The ethnographic study, carried out by geographer Dr Amy Donovan from the University of Cambridge, is the culmination of a four-year research project on transboundary volcanoes that included Iceland as one of several case studies.
Dr Donovan visited Iceland during the 2010 and 2014-2015 volcanic crises. The paper highlights the difficulties Icelandic civil authorities, like others around the world, face when managing tourists who are attracted by the country’s range of volcanoes, particularly during eruptions.
The research reveals that the key driving force for volcano tourists during an eruption is spectacle and awe; being near a live volcano was listed as being very appealing. Dr Donovan emphasises the visceral experience tourists have when experiencing an eruption: many people don’t realise there is a sound experience as well as visuals. Even if only at the stage of lava flows, a deep guttural noise is created that can be very impressive, sounding similar to breaking glass.
Interviews with people on the ground during eruptions revealed emotional responses to witnessing them at a close proximity and a heady mix of fear for other’s safety, sheer fascination, and powerlessness.
The paper also explores how eruptions like Eyjafjallajökull in 2010, which is referred to by locals as ‘the tourist eruption’, can attract tourist attention and be viewed as ‘adding value’ to a trip. At the time, the caldera of Katla volcano, submerged under more than 200 metres of the Mýrdalsjökull glacier, became a motorway as tourists from Iceland and further afield crossed the glacier to reach the eruption site. Their treacherous journeys involved driving up steep slopes of ice, in snowmobiles or snow scooters, and crossing crevasses.

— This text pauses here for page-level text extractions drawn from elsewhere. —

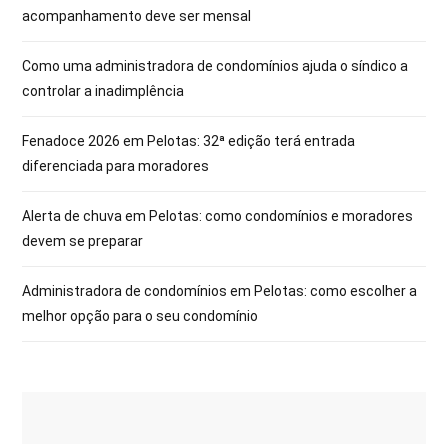
acompanhamento deve ser mensal
Como uma administradora de condomínios ajuda o síndico a
controlar a inadimplência
Fenadoce 2026 em Pelotas: 32ª edição terá entrada
diferenciada para moradores
Alerta de chuva em Pelotas: como condomínios e moradores
devem se preparar
Administradora de condomínios em Pelotas: como escolher a
melhor opção para o seu condomínio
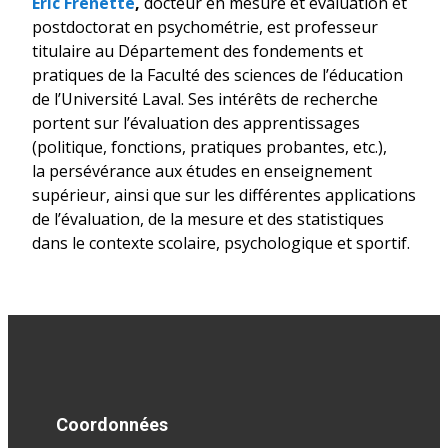
Éric Frenette
,
docteur en mesure et évaluation et
postdoctorat en psychométrie, est professeur
titulaire au Département des fondements et
pratiques de la Faculté des sciences de l’éducation
de l’Université Laval. Ses intérêts de recherche
portent sur l’évaluation des apprentissages
(politique, fonctions, pratiques probantes, etc.),
la persévérance aux études en enseignement
supérieur, ainsi que sur les différentes applications
de l’évaluation, de la mesure et des statistiques
dans le contexte scolaire, psychologique et sportif.
Coordonnées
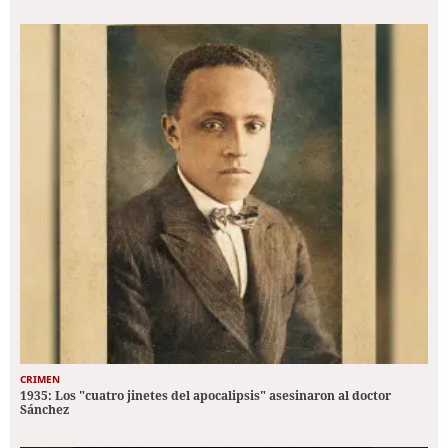
CRIMEN
1935: Los "cuatro jinetes del apocalipsis" asesinaron al doctor
Sánchez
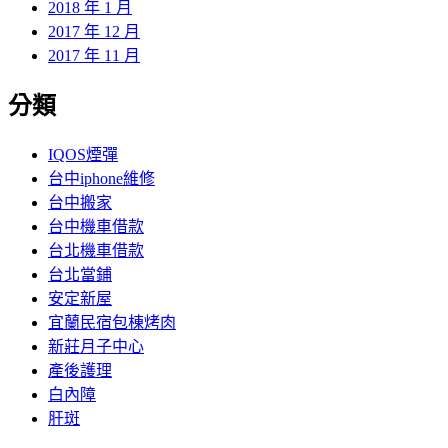
2018 年 1 月
2017 年 12 月
2017 年 11 月
分類
IQOS煙彈
台中iphone維修
台中搬家
台中機車借款
台北機車借款
台北當鋪
安定新屋
宜蘭民宿包棟烤肉
新莊月子中心
產後護理
白內障
肝斑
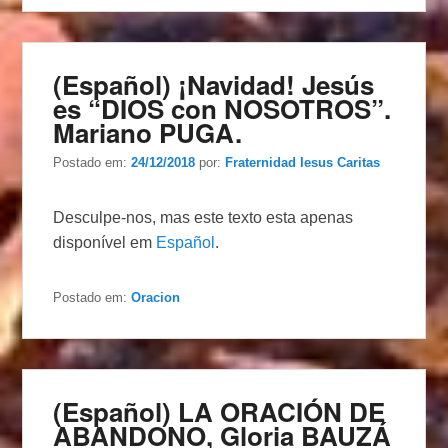
(Español) ¡Navidad! Jesús
es “DIOS con NOSOTROS”.
Mariano PUGA.
Postado em:
24/12/2018
por:
Fraternidad Iesus Caritas
Desculpe-nos, mas este texto esta apenas
disponível em
Español
.
Postado em:
Oracion
(Español) LA ORACIÓN DE
ABANDONO, Gloria BAUZÁ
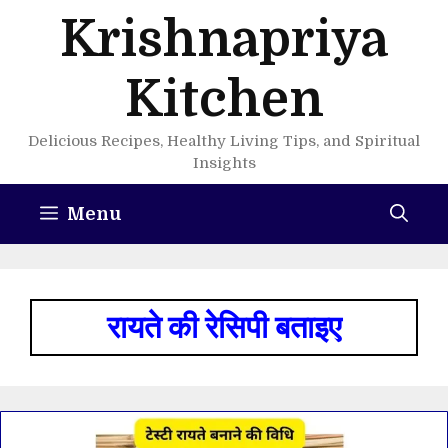
Skip
Krishnapriya
to
content
Kitchen
Delicious Recipes, Healthy Living Tips, and Spiritual
Insights
Menu
रायते की रेसिपी बताइए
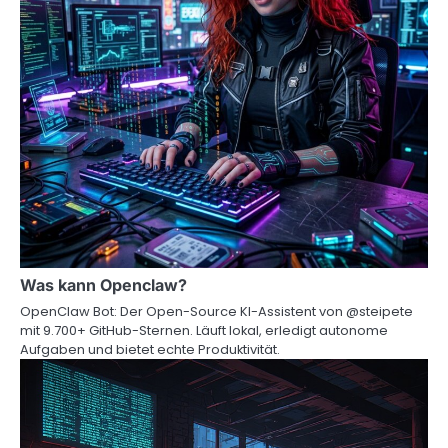
Was kann Openclaw?
OpenClaw Bot: Der Open-Source KI-Assistent von @steipete
mit 9.700+ GitHub-Sternen. Läuft lokal, erledigt autonome
Aufgaben und bietet echte Produktivität.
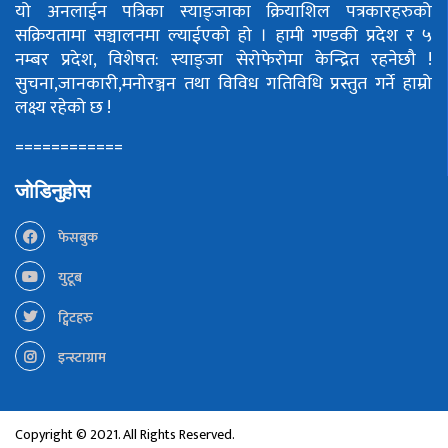
यो अनलाईन पत्रिका स्याङ्जाका क्रियाशिल पत्रकारहरुको
सक्रियतामा सञ्चालनमा ल्याईएको हो ।
हामी गण्डकी प्रदेश र ५
नम्बर प्रदेश, विशेषत: स्याङ्जा सेरोफेरोमा केन्द्रित रहनेछौ !
सुचना,जानकारी,मनोरञ्जन तथा विविध गतिविधि प्रस्तुत गर्ने हाम्रो
लक्ष्य रहेको छ !
============
जोडिनुहोस
फेसबुक
युटूब
ट्विटहरु
इन्स्टाग्राम
Copyright © 2021. All Rights Reserved.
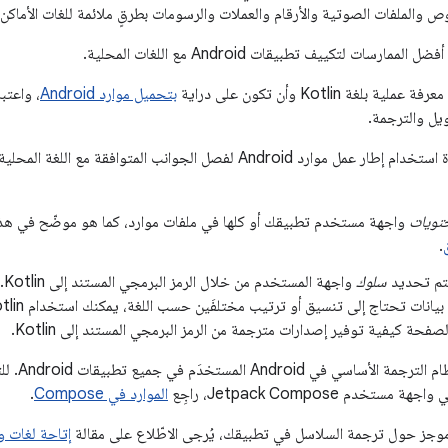
 والملفات الصوتية والأرقام والعملات والرسومات بطرقٍ ملائمة للغات الأماكن 
رسات لتكييف تطبيقات Android مع اللغات المحلية.
غة Kotlin وأن تكون على دراية
بتحميل موارد Android
، واعتب
ويل والترجمة.
من الممارسات الجيدة استخدام إطار عمل موارد Android لفصل الجوانب ا
تويات
واجهة مستخدم تطبيقك أو كلها في ملفات موارد، كما هو موضّح في ه
.
يتم تحديد
سلوك
واج
صفحة كيفية توفير إصدارات مترجمة من الرمز البرمجي المستند إلى Kotlin.
يتناول هذا
تخدم Jetpack Compose، راجِع
الموارد في Compose
.
جز حول ترجمة السلاسل في تطبيقك، يُرجى الاطّلاع على مقالة
إتاحة لغات و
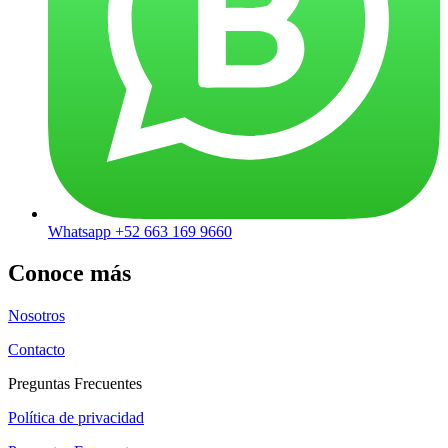
Whatsapp +52 663 169 9660
Conoce más
Nosotros
Contacto
Preguntas Frecuentes
Política de privacidad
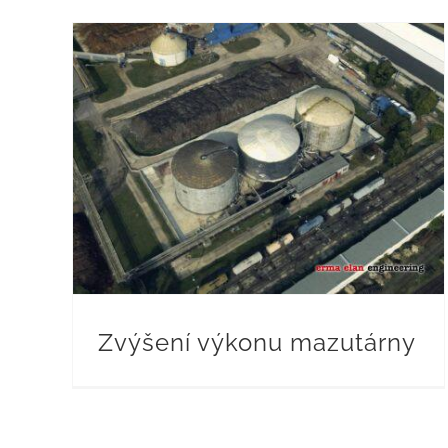
Zvýšení výkonu mazutárny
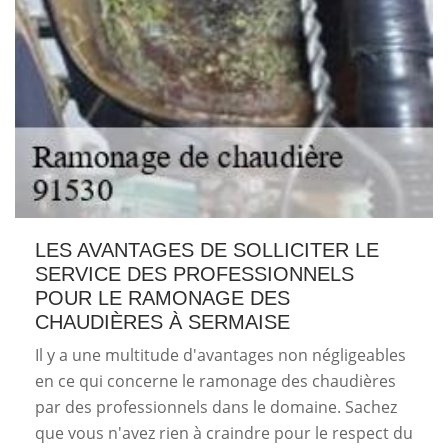
LES AVANTAGES DE SOLLICITER LE
SERVICE DES PROFESSIONNELS
POUR LE RAMONAGE DES
CHAUDIÈRES À SERMAISE
Il y a une multitude d'avantages non négligeables
en ce qui concerne le ramonage des chaudières
par des professionnels dans le domaine. Sachez
que vous n'avez rien à craindre pour le respect du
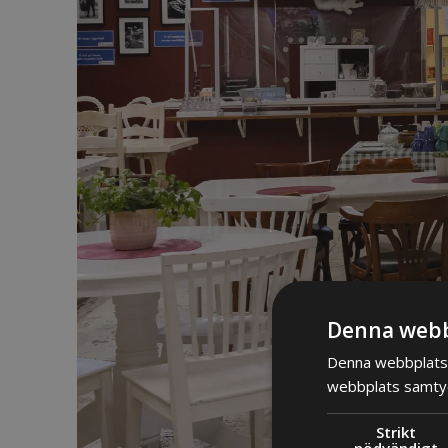
Denna webb
Denna webbplats 
webbplats samtyck
Strikt
nödvändigt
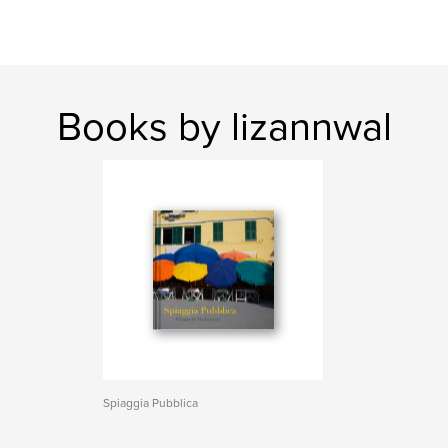
Books by lizannwal
Spiaggia Pubblica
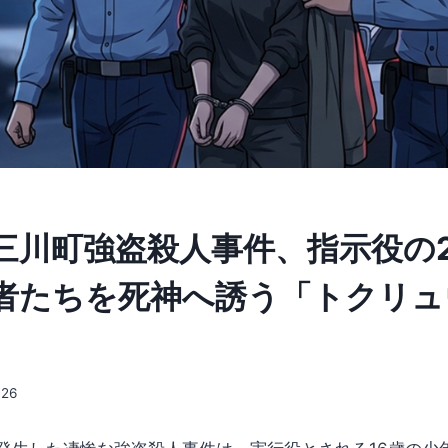
三川町強盗殺人事件、指示役の
者たちを死神へ誘う「トクリュ
026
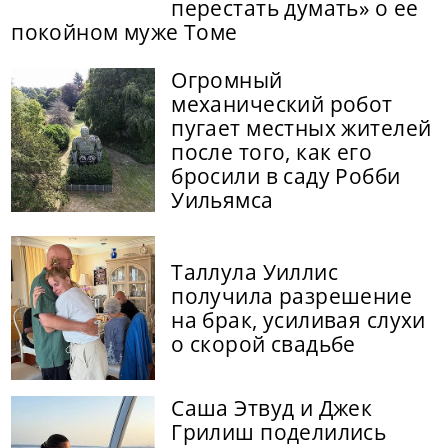
перестать думать» о ее
покойном муже Томе
Огромный
механический робот
пугает местных жителей
после того, как его
бросили в саду Робби
Уильямса
Таллула Уиллис
получила разрешение
на брак, усиливая слухи
о скорой свадьбе
Саша Этвуд и Джек
Грилиш поделились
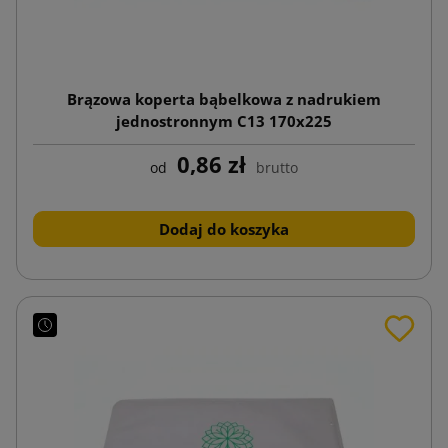
Brązowa koperta bąbelkowa z nadrukiem
jednostronnym C13 170x225
0,86 zł
od
brutto
Dodaj do koszyka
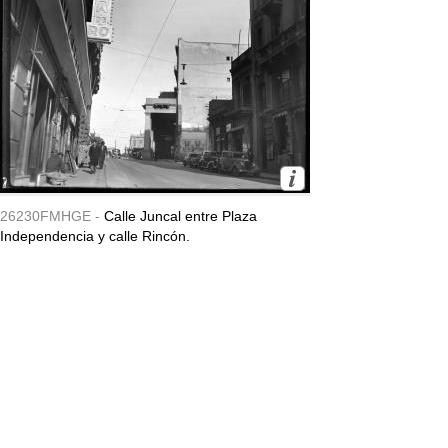
26230FMHGE -
Calle Juncal entre Plaza
Independencia y calle Rincón.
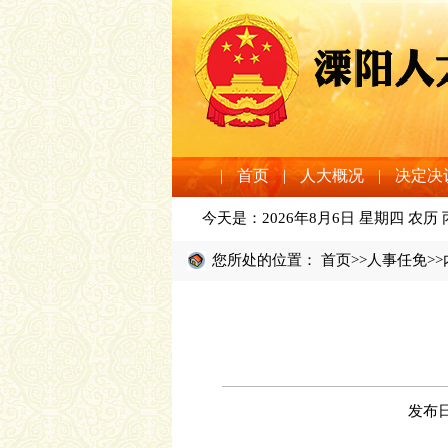
|
首页
|
人大概况
|
决定决
今天是：
2026年8月6日 星期四 农历
您所处的位置：
首页
>>
人事任免
>
发布日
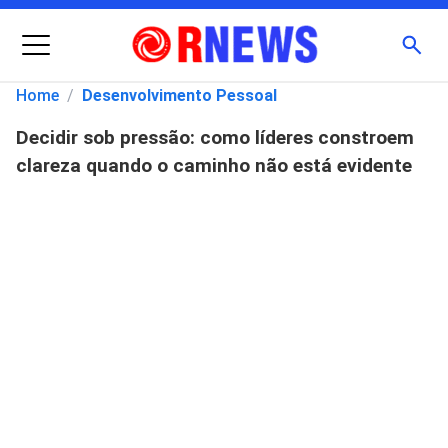
Menu
Busc
Home
/
Desenvolvimento Pessoal
Decidir sob pressão: como líderes constroem
Pesquisar
clareza quando o caminho não está evidente
por:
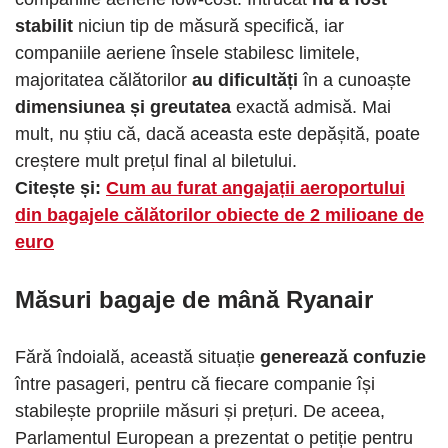
stabilit
niciun tip de măsură specifică, iar
companiile aeriene însele stabilesc limitele,
majoritatea călătorilor
au dificultăți
în a cunoaște
dimensiunea și greutatea
exactă admisă. Mai
mult, nu știu că, dacă aceasta este depășită, poate
creștere mult prețul final al biletului.
Citește și:
Cum au furat angajații aeroportului
din bagajele călătorilor obiecte de 2 milioane de
euro
Măsuri bagaje de mână
Ryanair
Fără îndoială, această situație
generează confuzie
între pasageri, pentru că fiecare companie își
stabilește propriile măsuri și prețuri. De aceea,
Parlamentul European a prezentat o petiție pentru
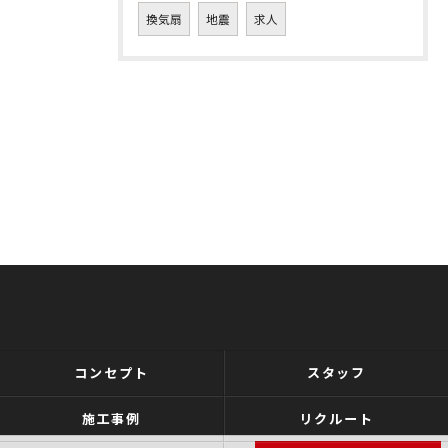
換気扇
地震
求人
コンセプト
スタッフ
施工事例
リクルート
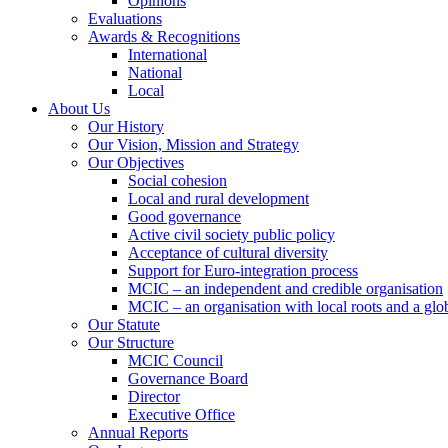
Opinions
Evaluations
Awards & Recognitions
International
National
Local
About Us
Our History
Our Vision, Mission and Strategy
Our Objectives
Social cohesion
Local and rural development
Good governance
Active civil society public policy
Acceptance of cultural diversity
Support for Euro-integration process
MCIC – an independent and credible organisation
MCIC – an organisation with local roots and a glo
Our Statute
Our Structure
MCIC Council
Governance Board
Director
Executive Office
Annual Reports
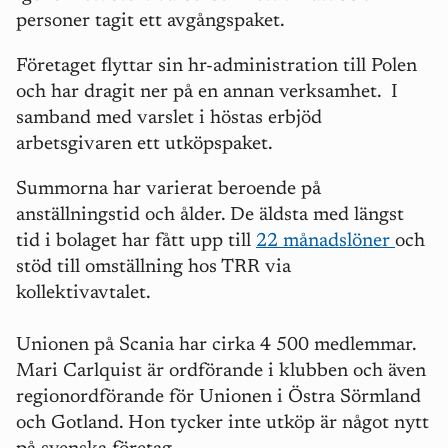
personer tagit ett avgångspaket.
Företaget flyttar sin hr-administration till Polen
och har dragit ner på en annan verksamhet. I
samband med varslet i höstas erbjöd
arbetsgivaren ett utköpspaket.
Summorna har varierat beroende på
anställningstid och ålder. De äldsta med längst
tid i bolaget har fått upp till
22 månadslöner
och
stöd till omställning hos TRR via
kollektivavtalet.
Unionen på Scania har cirka 4 500 medlemmar.
Mari Carlquist är ordförande i klubben och även
regionordförande för Unionen i Östra Sörmland
och Gotland.
Hon tycker inte utköp är något nytt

Dr Donovan argues that situations such as these, during which two tourists got lost on the glacier and froze to death, will only add to the frustration felt by local authorities, who already work hard to combat the risks. Yet for the tour companies involved, 2010 was a record year, helped by the eruption’s picturesque volcanic fire fountains.
While Iceland relies heavily on income from tourism, increased budgets and labour are needed to monitor and protect the growing number of visitors who are ill-equipped, and at times even ignore official safety advice. The Holuhraun eruption in 2014-15 resulted in one group of tourists hiring a private helicopter after dark and landing near to the eruption site. They purposefully disobeyed safety advice in doing so.
Dr Donovan said: ‘Many active volcanic countries face the dilemma of wanting tourists, but also wanting to keep people safe, which creates a difficult conundrum. In Iceland, we are witnessing an increase in road accidents even out of season, with tourists ill-prepared for the challenging driving conditions. This research highlights the careful balance that needs to be found between the positive impacts of tourism and ensuring that visitors are responsible, not putting themselves, or others, at risk.’